Fixesanthropics/claude-plugins-official#2056 — on Windows, when the
worktree contains an untracked file whose name has a character undefined
in cp1252 (accented capitals like Á Í Ï Ð Ý, most CJK, emoji), the
UserPromptSubmit hook crashes:
Exception in thread Thread-5 (_readerthread):
UnicodeDecodeError: 'charmap' codec can't decode byte 0x81
Traceback (most recent call last):
File diffstate.py, line 338, in _list_untracked
for p in r.stdout.split('\\0'):
AttributeError: 'NoneType' object has no attribute 'split'
Non-blocking (UPS failures still let the prompt through) but the
baseline-untracked snapshot is silently lost, so the Stop-hook review
mis-handles pre-existing untracked files.
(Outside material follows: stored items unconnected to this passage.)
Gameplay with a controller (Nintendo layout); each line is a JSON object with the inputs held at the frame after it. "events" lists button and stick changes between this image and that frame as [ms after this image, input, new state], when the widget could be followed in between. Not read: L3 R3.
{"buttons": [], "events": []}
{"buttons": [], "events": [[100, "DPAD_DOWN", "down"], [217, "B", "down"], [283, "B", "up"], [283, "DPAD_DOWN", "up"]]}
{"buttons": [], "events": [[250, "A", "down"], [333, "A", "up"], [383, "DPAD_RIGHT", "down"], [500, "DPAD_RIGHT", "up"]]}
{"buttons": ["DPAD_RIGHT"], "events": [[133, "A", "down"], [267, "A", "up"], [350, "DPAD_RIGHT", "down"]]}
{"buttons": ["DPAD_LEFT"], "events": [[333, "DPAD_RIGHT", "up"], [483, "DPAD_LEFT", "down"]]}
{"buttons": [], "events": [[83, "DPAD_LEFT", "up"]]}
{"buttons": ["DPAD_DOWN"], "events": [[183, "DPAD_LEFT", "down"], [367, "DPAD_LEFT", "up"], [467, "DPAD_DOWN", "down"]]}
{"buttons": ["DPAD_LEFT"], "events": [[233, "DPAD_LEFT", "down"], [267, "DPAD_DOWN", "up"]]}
Root cause (reporter's diagnosis, verified):
1. core.quotePath=false makes git emit raw UTF-8 for non-ASCII filenames.
2. subprocess.run(..., text=True) decodes via
locale.getpreferredencoding(False) in strict mode — on Windows that
is cp1252, in which 0x81 / 0x8D / 0x8F / 0x90 / 0x9D are undefined.
Those bytes appear in the UTF-8 encodings of Á (C3 81), Í (C3 8D),
Ï (C3 8F), Ð (C3 90), Ý (C3 9D), and a large fraction of CJK / emoji
codepoints.
3. The decode runs in the subprocess reader thread. The thread raises
UnicodeDecodeError, threading prints 'Exception in thread Thread-N',
subprocess.run returns with stdout=None. The handler then does
None.split('\\0') -> AttributeError, which is NOT in the narrow
except (TimeoutExpired, FileNotFoundError, OSError) tuple, so it
escapes the helper, propagates out of UserPromptSubmit's
ThreadPoolExecutor.result(), and exits the hook non-zero.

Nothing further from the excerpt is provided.